# START OF Excerpt

For embedded work, I rarely use floating point variables. There are a lot of good reasons to avoid it. But many years ago, David Goldberg wrote an article that covers many of the reasons why I avoid them: What Every Computer Scientist Should Know About Floating-Point Arithmetic.
In the integer domain, \$a\cdot\left(b+c\right)=a\cdot b+a\cdot c\$. But this isn't true for floating point. (It may be sufficiently close to true for some uses. But in general, you cannot bank on it.)
If you are dealing with a wide dynamic range of values, for example the mass of different particles in the universe which may vary from molecules to super-massive black holes, then by all means use floating point variables. That's what they are designed for and they work as well as is possible for such needs. If you need, and cannot plan to write your own integer versions [I will often write an ln() function designed for integers, preferring that over using a library function requiring floating point] of some complex function that only accepts and generates floating point, then that may be another good reason to use floating point. (Not because it's better, but because you don't have to the time or skills to do otherwise.)
But if your dynamic range can be managed within reasonably sized integers, that's almost always better. Also, keep in mind that in most embedded cases, you are getting analog data from ADCs (which produce integer results) or other digital inputs such as switches and are producing analog DAC outputs (consuming integers) or other digital outputs like an LED. If the data coming in is in integer format and the data going out is also in integer format, why in the world would you then want to introduce floating point during the in-between processing? It would generally be better if you would just stick to one domain, then.
Floating point has a bad problem with differences that can crop up in very unusual ways. For example, let's say you are working with values that possess a relatively wide dynamic range and you need to calculate the standard deviation:
$$\sigma=\sqrt{\frac{\Sigma \:\left(x_i-\overline{x}\right)^2}{N}}$$
The above requires first to compute \$\overline{x}\$, which requires one pass through the data, and then the above calculation requiring a second pass through the data. Often, it's not even possible to do it that way because the data is coming in fast, there's lots of it, and there's only a small bit of RAM for buffering. So one common optimization, found with a very few simple algebraic steps, uses two summations:
$$\sigma=\sqrt{\frac{\Sigma \:x_i^2}{N}-\frac{\left(\Sigma\: x_i\right)^2}{N^2}}$$
(Let's leave aside questions about full and sample populations.)
The above just requires two summations, which can be performed as "running sums" and only one pass through the data so there's no requirement to buffer it. Seems like a good idea?
Well, maybe. Maybe not.
Suppose the situation just happened to be the worst possible case. \$x_0\$ is the largest magnitude value in the set and the remaining values are magically sorted from lowest to largest, so that \$x_1\$ is the smallest value and \$x_{N-1}\$ is the 2nd to the largest value (remember, \$x_0\$ is the largest.) In this odd case, once the largest value (\$x_0\$) is summed, then the following tiny values will "round out" and won't accumulate. They are too small for the format. So the largest value encountered first causes many other values to wash out before they have a chance to accumulate into something that might have affected the lower order bits.
Now look at the above equation. It's the difference of two values. If those two terms (prior to taking the square root) are nearby values, which can be the case, then the subtraction will destroy many of the higher order bits leaving only a very few precision bits near the bottom of the format. (And still worse, should the algorithm be unfortunate enough to have generated a large running sum before encountering small values, still fewer useful precision bits may remain.) The resulting calculation may be very poor and not nearly as good as it might have been had the author been more fully aware of the pitfalls and designed for them.

# END OF Excerpt
# START OF Stored rows

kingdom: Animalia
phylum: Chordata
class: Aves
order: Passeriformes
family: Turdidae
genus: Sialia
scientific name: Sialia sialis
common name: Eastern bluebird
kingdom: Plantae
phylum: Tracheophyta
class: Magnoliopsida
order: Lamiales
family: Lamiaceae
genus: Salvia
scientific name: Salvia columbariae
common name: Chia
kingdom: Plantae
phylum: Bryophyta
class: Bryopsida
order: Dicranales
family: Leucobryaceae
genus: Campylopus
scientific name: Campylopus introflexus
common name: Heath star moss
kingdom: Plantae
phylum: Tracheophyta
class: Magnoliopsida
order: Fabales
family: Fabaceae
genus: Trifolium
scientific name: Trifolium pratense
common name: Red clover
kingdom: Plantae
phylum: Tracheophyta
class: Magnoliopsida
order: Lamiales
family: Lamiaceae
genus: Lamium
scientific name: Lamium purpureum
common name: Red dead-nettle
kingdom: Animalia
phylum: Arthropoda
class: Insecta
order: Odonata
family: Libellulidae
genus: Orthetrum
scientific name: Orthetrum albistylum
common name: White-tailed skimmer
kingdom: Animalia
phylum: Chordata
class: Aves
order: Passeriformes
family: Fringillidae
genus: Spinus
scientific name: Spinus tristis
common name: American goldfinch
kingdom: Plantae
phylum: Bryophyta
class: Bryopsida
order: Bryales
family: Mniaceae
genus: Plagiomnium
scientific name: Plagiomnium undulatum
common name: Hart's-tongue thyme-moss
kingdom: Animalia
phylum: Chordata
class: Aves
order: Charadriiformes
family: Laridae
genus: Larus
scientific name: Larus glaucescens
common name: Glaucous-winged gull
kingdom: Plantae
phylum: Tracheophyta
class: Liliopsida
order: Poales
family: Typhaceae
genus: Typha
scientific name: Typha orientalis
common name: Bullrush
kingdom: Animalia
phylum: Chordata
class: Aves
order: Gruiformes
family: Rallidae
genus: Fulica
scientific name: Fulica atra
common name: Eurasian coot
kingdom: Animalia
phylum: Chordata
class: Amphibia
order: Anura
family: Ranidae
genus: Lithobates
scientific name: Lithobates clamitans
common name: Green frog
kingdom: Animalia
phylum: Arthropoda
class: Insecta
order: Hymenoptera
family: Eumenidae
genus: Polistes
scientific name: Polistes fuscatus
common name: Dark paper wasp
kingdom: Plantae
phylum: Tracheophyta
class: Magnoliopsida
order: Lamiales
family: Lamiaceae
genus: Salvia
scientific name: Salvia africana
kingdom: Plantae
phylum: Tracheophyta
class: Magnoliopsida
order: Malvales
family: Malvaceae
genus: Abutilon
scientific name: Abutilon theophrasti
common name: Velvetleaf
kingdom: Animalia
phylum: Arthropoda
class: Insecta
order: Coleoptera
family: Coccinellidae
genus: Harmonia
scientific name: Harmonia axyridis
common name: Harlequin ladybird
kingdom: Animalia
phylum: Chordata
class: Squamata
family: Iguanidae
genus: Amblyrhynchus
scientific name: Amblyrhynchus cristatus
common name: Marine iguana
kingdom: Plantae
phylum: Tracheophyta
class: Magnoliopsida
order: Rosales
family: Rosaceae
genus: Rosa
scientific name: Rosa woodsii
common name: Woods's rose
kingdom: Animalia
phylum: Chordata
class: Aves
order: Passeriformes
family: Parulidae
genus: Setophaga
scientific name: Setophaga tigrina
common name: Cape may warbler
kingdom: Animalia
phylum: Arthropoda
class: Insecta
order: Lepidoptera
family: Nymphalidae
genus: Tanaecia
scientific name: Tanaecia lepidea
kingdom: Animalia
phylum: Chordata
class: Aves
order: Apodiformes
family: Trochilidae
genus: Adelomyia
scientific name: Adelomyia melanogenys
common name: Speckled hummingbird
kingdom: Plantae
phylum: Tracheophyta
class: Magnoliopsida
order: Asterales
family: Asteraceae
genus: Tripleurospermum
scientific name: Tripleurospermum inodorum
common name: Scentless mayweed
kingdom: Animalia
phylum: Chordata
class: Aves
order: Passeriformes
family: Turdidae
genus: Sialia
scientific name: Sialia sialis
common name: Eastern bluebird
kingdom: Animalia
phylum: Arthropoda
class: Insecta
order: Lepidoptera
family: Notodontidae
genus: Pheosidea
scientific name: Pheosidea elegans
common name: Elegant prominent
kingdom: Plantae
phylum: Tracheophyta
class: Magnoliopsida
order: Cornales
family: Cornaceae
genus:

# END OF Stored rows

- Goals -
1 > Say whether each statement agrees with the floating-point post, answering yes or no and quoting the deciding words: (a) The author often writes an ln() function for integers. (b) The two-summation formula needs two passes through the data. (c) ADCs produce floating-point results.
2 > Write the next part of the floating-point post, picking up after its final sentence.
The items have no connection to the floating-point post.

- Task responses -
1 >
(a) Yes: "I will often write an ln() function designed for integers"
(b) No: "only one pass through the data so there's no requirement to buffer it"
(c) No: "ADCs (which produce integer results)"

2 >
Had the numbers been pre-sorted, smallest to largest, then the summations would allow the smaller values to accumulate sufficiently to impact the lower order bits of the final sum and preserve more of the precision, than otherwise. But, of course, this now means buffering the values, too.
The point here is that every time you use floating point, you have to engage yourself in analyzing the algorithm details far more than you might have to, with integers. So I generally avoid floating point whenever possible. It's just easier that way. If I use floating point, I will generate exhaustive analysis of the algorithms designed to demonstrate confidence in them across a variety of situations. (Like any engineer should do.)
There also are generic floating point testing suites, some I think available as open source code you can compile yourself, that will help vet library routines and how the compiler processes and optimizes the code. That won't address itself directly to your situation, but it can give you clues about 'gotchas' to consider when thinking through your situation.
Compilers usually first turn expressions into tree structures, and then early-optimized into DAGs (directed acyclic graphs) to include as part of a basic code block. How all these details get optimized both early on, as well as later, can vary quite a bit. And none of that optimization is going to be aware of your specific numerical situation. So the choices made by a compiler are fairly "blind" to your needs and often may not serve your situation well. (Determining that fact is your job, if you choose floating point.) Again, these caveats and/or extra analysis and evaluation time needed become yet another reason to simply avoid floating point in the first place.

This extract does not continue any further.